Lugar de mulher é onde ela quiser!

OPINIÃO - Paula Carneiro

Data 17/03/2026
Horário 05:00

Caro leitor, o artigo de hoje celebra a passagem do Dia Internacional da Mulher, ocorrida dia 8 de março passado. Para bem celebrar tal passagem, vamos exaltar as conquistas femininas, mas primeiramente é importante diferenciar as concepções existentes sobre cultura. A Sociologia e a Antropologia identificam a cultura como forma de vida praticada por meio de valores, normas, costumes e símbolos comuns à sociedade. Sendo assim, povos desenvolvem costumes e crenças conforme o aprendizado cotidiano ou por referências herdadas de antepassados.
Sendo assim, somos seres sociais e herdamos crenças e costumes de nossos antepassados, porém, foi a partir dos anos 1960 que se vivenciou um período de significativas mudanças sociais, culturais e políticas que permitiu diversificar a forma das pessoas entenderem o mundo e da forma como se relacionavam política e socialmente com ele.  Esse momento, com relação à atuação da mulher na nossa sociedade, foi decisivo para que elas deixassem de ter uma posição de submissão legal e doméstica para uma busca ativa por igualdade, autonomia econômica e direitos políticos.
Mesmo assim, com a modificação sendo um processo comum entre as culturas, ainda havia muitas questões nas quais se mantinham suas tradições, seu costumes, sem incluir novos comportamentos ao cotidiano. Uma dessas questões era a atividade política, na qual se mantinha restrita à inserção de mulheres.

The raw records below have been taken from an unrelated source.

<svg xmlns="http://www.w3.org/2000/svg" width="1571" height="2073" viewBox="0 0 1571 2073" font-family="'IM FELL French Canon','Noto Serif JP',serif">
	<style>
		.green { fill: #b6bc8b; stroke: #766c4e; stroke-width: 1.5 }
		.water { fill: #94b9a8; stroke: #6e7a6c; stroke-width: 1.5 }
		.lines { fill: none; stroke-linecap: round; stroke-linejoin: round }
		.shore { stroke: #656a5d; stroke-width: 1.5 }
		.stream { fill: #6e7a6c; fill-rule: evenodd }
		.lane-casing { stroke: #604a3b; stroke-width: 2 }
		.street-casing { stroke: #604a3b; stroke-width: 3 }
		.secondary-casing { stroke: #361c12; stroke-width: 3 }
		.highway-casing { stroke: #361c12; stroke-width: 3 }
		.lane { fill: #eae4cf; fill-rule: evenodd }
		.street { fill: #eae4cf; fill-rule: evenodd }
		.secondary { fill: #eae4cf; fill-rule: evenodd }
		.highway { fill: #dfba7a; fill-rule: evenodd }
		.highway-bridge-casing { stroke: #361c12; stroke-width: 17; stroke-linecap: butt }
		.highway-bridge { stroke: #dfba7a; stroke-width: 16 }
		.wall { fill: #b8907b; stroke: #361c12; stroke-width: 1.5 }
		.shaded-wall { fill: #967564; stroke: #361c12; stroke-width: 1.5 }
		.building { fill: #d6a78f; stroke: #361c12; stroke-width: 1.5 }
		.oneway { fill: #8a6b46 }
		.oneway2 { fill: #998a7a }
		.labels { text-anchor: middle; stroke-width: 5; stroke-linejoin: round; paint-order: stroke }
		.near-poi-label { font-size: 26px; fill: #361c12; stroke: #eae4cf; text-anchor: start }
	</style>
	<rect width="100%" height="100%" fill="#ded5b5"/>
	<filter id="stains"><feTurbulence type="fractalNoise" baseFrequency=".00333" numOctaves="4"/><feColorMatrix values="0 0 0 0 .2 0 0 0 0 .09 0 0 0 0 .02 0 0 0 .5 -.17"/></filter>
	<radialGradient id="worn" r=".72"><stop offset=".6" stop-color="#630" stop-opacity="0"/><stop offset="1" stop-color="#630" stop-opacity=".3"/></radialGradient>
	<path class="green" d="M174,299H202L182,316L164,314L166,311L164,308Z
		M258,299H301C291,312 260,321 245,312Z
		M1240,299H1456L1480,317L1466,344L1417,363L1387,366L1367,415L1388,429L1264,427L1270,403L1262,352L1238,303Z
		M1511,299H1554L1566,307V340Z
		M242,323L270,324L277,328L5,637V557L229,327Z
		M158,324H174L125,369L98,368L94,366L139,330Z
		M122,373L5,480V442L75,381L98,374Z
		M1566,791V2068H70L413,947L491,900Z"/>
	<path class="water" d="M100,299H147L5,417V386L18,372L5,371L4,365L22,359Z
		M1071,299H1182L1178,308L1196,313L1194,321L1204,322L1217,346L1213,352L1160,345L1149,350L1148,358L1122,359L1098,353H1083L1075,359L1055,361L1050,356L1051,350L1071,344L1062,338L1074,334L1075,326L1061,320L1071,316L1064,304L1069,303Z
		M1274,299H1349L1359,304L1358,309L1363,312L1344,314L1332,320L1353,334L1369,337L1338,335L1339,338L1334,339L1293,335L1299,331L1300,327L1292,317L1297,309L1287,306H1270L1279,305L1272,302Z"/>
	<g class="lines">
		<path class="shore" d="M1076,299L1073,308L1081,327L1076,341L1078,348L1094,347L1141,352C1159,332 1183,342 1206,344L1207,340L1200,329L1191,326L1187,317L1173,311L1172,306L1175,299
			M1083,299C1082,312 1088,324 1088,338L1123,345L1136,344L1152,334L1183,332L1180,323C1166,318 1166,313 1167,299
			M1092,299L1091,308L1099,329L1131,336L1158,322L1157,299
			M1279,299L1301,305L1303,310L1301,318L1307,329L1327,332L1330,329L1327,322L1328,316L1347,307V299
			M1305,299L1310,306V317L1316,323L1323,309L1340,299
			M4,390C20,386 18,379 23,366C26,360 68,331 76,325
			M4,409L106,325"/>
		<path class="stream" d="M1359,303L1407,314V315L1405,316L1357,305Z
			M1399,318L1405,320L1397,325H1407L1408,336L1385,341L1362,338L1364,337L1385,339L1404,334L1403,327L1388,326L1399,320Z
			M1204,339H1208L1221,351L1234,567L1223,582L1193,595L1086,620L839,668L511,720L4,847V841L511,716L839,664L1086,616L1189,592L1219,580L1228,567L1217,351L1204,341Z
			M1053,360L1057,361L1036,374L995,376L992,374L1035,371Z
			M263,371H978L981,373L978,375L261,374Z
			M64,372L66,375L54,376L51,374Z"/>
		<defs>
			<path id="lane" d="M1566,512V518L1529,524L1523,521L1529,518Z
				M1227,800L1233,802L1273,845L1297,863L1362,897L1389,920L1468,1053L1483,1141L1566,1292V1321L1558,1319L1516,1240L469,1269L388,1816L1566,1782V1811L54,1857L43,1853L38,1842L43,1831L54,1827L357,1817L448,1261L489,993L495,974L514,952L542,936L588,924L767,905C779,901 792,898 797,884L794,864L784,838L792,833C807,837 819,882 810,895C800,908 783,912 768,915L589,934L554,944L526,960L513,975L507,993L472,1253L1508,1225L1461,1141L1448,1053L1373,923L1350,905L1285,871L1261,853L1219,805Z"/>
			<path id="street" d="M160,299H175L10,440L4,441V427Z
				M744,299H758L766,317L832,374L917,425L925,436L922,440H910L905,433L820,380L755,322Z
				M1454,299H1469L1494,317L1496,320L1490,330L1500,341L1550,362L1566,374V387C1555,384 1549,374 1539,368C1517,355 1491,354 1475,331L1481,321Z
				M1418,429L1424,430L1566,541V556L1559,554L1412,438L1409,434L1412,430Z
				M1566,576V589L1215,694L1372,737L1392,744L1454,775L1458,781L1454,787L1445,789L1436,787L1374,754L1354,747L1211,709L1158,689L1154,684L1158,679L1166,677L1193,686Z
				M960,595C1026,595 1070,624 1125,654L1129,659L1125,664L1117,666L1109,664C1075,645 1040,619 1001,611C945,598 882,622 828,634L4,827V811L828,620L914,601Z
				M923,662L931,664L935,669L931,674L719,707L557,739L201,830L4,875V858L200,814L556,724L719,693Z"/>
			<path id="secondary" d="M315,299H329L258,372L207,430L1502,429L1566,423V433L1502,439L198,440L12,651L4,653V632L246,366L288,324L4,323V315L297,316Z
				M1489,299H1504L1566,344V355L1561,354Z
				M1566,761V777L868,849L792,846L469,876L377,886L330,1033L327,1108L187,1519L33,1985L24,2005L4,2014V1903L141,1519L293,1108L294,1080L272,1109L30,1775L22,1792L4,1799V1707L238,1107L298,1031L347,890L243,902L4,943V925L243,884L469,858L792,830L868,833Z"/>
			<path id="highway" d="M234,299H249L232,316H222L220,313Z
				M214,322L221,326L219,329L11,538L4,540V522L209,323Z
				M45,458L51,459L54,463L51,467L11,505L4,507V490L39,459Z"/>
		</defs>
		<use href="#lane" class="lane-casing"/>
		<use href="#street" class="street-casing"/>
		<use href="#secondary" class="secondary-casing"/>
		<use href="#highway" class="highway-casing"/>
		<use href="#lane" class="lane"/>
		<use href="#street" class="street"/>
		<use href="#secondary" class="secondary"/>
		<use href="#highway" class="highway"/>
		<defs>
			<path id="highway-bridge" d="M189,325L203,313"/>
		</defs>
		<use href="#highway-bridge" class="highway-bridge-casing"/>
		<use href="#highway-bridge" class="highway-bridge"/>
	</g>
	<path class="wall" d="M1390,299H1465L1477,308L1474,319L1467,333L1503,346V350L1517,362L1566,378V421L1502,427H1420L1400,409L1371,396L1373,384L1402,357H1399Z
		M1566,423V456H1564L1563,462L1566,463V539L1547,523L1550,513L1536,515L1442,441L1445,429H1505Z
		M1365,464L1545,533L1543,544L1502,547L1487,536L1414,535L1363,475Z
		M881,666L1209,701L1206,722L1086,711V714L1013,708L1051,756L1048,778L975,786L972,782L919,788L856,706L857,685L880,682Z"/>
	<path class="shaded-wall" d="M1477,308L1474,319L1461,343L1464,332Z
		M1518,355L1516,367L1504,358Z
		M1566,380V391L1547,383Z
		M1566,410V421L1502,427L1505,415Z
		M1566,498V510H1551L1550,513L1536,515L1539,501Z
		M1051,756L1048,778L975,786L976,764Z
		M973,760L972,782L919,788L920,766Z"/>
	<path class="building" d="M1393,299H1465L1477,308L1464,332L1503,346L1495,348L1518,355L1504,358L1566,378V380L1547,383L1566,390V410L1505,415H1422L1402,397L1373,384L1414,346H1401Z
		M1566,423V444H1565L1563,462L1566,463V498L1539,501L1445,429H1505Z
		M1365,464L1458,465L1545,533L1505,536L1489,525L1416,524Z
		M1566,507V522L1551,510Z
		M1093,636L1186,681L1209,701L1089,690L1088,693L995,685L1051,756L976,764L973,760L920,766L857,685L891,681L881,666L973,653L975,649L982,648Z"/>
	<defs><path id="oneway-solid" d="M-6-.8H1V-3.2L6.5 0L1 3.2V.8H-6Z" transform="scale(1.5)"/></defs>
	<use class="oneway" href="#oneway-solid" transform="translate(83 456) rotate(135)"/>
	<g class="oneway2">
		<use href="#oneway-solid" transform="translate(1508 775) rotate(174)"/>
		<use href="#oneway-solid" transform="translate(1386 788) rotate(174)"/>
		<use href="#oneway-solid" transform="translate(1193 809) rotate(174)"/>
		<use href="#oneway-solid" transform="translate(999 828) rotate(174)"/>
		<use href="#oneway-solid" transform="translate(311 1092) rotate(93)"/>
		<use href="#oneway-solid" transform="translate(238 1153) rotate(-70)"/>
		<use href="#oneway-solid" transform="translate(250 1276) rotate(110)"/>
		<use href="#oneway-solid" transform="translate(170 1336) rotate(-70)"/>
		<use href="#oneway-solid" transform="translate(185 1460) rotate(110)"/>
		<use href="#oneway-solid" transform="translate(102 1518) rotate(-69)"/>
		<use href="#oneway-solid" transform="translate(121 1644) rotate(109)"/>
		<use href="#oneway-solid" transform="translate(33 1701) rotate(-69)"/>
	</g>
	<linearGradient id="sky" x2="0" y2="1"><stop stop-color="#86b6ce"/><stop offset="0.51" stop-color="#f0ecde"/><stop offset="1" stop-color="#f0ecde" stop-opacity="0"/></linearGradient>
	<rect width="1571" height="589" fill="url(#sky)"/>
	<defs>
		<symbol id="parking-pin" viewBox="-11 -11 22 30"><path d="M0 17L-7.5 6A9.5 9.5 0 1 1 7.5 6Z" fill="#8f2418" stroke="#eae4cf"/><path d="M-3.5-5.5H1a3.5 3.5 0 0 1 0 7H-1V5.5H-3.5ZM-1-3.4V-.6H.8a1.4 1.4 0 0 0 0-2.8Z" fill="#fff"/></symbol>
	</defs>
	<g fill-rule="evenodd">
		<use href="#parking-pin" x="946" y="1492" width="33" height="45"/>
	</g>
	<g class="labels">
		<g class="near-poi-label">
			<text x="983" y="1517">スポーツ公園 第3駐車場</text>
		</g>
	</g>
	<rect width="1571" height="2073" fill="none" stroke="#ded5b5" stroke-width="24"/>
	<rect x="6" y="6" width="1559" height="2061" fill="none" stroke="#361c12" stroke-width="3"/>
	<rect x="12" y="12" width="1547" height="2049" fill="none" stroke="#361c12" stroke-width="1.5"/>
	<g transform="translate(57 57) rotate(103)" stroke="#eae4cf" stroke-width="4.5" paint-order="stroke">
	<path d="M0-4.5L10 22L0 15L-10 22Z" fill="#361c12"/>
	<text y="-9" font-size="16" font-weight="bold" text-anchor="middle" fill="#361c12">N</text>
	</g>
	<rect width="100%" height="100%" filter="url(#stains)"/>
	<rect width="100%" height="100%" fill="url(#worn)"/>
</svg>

Não obstante, com grande esforço, alguns espaços públicos foram sendo conquistados, e a atuação das mulheres foi decisiva na retomada da democracia, após 20 anos de Ditadura Militar.
Outrossim, foi o movimento feminista de caráter fundamental para a expressão das insatisfações com o cenário de desigualdade entre homens e mulheres. Essa expressão não foi organizada por uma única instituição, mas se deu por manifestações coletivas ou ainda individuais daquelas que se comprometeram em propagar publicamente os ideais da igualdade e dar voz a quem sempre foi silenciada.
Apesar de inúmeras conquistas ao longo das décadas, a luta por igualdade de gênero ainda é um grande desafio, pois as principais barreiras no mercado de trabalho ainda são diferença salarial entre homens e mulheres, dificuldade de ascensão a cargos de liderança, preconceito em áreas historicamente masculinas, falta de políticas de inclusão e equidade de gênero nas empresas.
Por tudo isso, a mulher acumula funções, se faz múltipla dentro e fora de casa e seu ideal de mulher passa da princesa dos contos de fada, salva por um homem que lhe desperta e liberta para a vida (SIMÕES, 2011), à heroína com superpoderes. (ROCHA-COUTINHO, 2004). 
Parabéns mulher!!!! Que o 8 de março continue sendo um marco de luta, reflexão e avanços, impulsionando ações concretas para garantir que todas as mulheres tenham voz, respeito e igualdade de oportunidades.   
      
Referência

ROCHA-COUTINHO, Maria Lúcia. Novas opções, antigos dilemas: mulher, família, carreira e relacionamento no Brasil. Temas psicol. [online]. 2004, vol.12/ SIMÕES. M. C. (2011) Desfiando as amarras patriarcais: a subversão do mito de Penélope em “a moça tecelã”, de Marina Colasanti. Revista Garrafa, UFRJ, Rio de Janeiro, 24(1).